Until last week absolutely nobody had heard of David Ward MP. He is one of those one-man walking demonstrations of the need to have fewer MPs. But last week he became a minor figure when the ballsy "Commentator" website picked up on the fact that Ward had had a "Jihad-Jenny" moment. These are moments named after the disgraced Liberal Democrat peer, and former MP, Baroness Jenny "Boom" Tonge, whose track-record of slurs and libels against Jews and Israel mounted so significantly over many years, that finally even the Liberal Democrat party ended up saying she had gone too far.
Anyhow, in his "Jihad Jenny" moment, Mr. Ward was recorded saying:
Having visited Auschwitz twice – once with my family and once with local schools – I am saddened that the Jews, who suffered unbelievable levels of persecution during the Holocaust, could within a few years of liberation from the death camps be inflicting atrocities on Palestinians in the new State of Israel and continue to do so on a daily basis in the West Bank and Gaza.
Now Mr. Ward had a number of ways of explaining himself when a backlash against his comments got underway. But among them he explained that he had gone to Holocaust Memorial Day events in the past. Some people saw this as the anti-Semite's version of the old "some of my best friends are black" defense, famously made by racists caught on the back foot. It may, however, signify something else. Mr Ward was careful to stress that he had indeed taken something away from such events. And there is a serious problem: You may get someone to jump the low bar of attending a "commemoration" of the Holocaust. But they may still take from it – as Mr Ward clearly did – a profoundly anti-Jewish message. In a society that increasingly equates Jews with Nazis, it does not matter how many Holocaust "commemorations" someone has been pushed into going to. The culture has gone rancid.
This was further demonstrated by the fact that this year on Holocaust Memorial Day itself, the Sunday Times of London – bastion of the moderate center of British politics – ran as its principal cartoon a characteristically witless "satire" by Gerald Scarfe. With the caption "Will cementing peace continue," the cartoon depicted a thuggish-looking Israeli Prime Minister Benjamin Netanyahu building a wall made of bricks, blood and Palestinians. Perhaps Mr Scarfe attended the Intelligence Squared debate?What these three things have in common is now unmistakeable -- as are the conclusions we must draw from them.

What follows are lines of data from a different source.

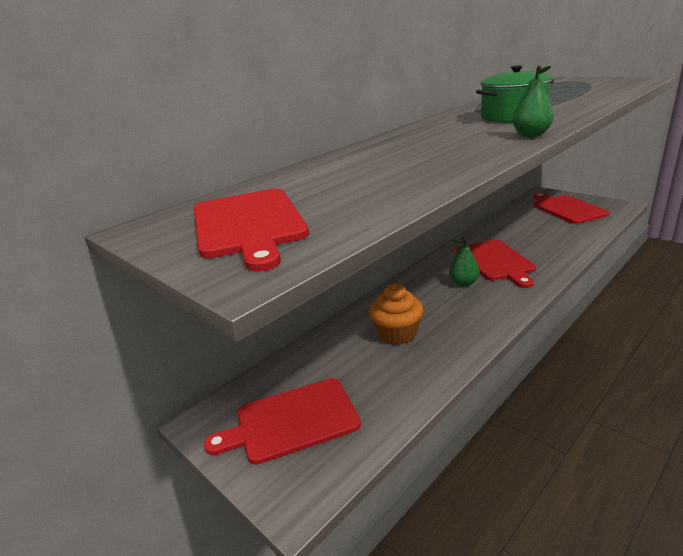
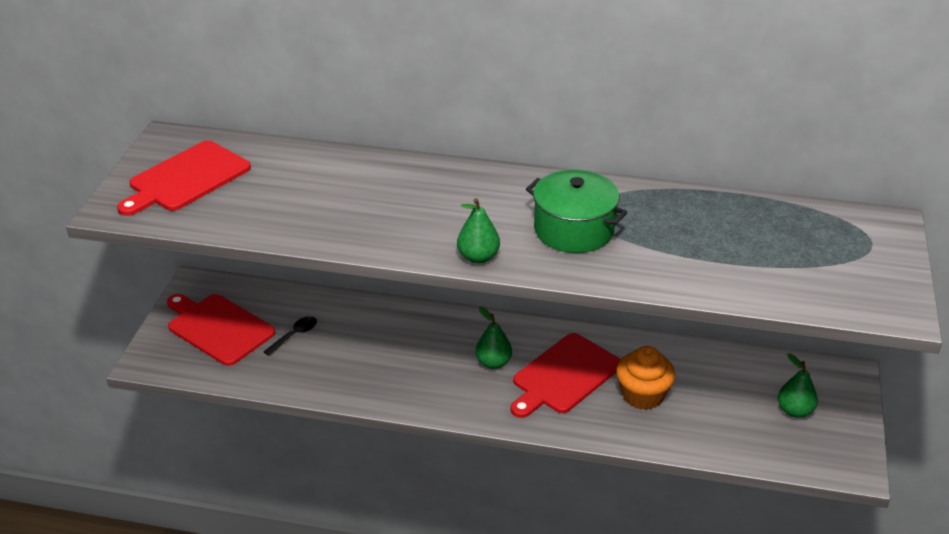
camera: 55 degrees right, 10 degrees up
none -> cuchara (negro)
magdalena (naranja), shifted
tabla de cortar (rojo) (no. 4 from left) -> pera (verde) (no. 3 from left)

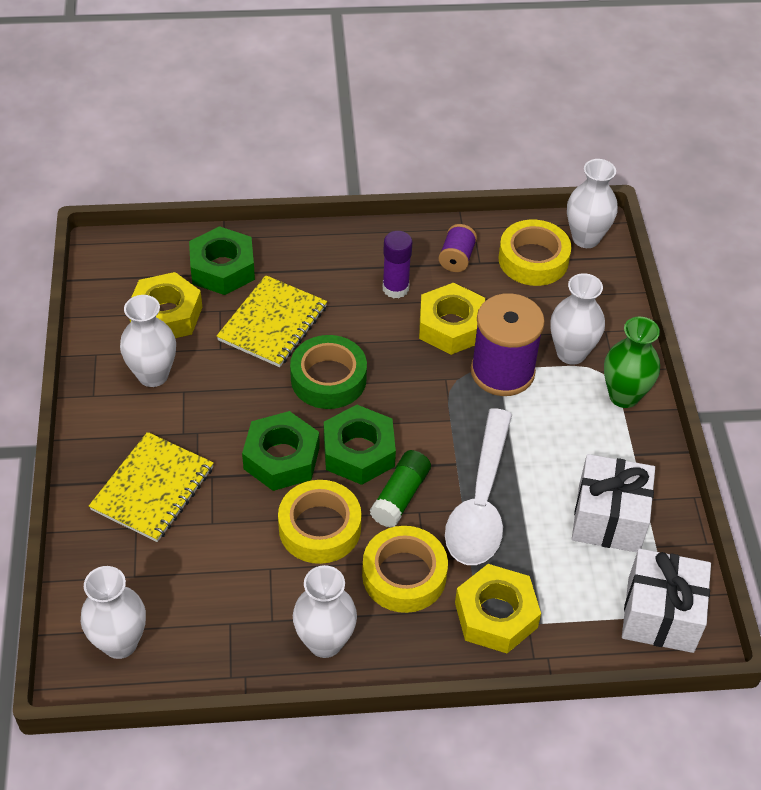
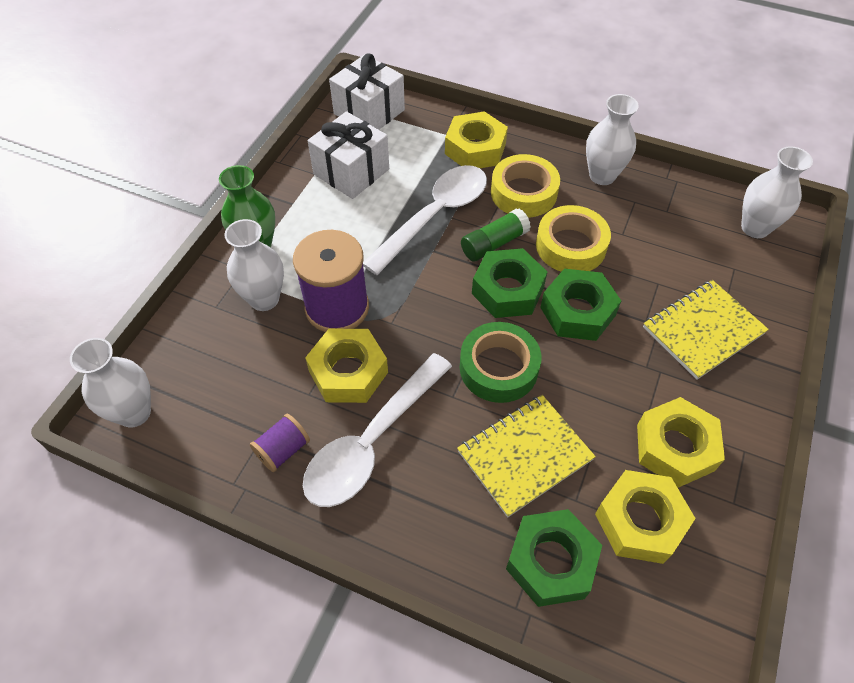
camera: 150 degrees left, 5 degrees up
barra de pegamento (morado) -> cuchara (blanco) (no. 1 from left)
florero (blanco) (no. 2 from left) -> tuerca (amarillo) (no. 4 from left)
cinta adhesiva (amarillo) (no. 3 from left) -> none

Jews will continue to live in Britain, and in the main, continue to live perfectly peaceful and pleasant lives. But there will be a price. And that price will be the volume of their support for Israel. For the "decent" mainstream has made a decision: Israelis are now what the Nazis were then. The Israelis are the easy target for needed outrage, the focal-center of pretended morality and the diversionary enemy in an era where the real problems seem too large to tackle.
Naturally there will be enough people to continue for a while to demand the odd complaint about this or that. They may manage to force a backtrack here and there. But these will be forced not because anybody has been persuaded of the complete wrong-headedness of what they have said – nor because they have realized the unbelievable wickedness and inaccuracy of their claims – but simply because the "timing" may have been inappropriate, or it should not have been said in this way, or on this or that day, or to these or those people. What all these events have in common is that they demonstrate that the friends of truth are losing. Any wins on these terms are skirmish wins in a war which has turned against the Jewish people.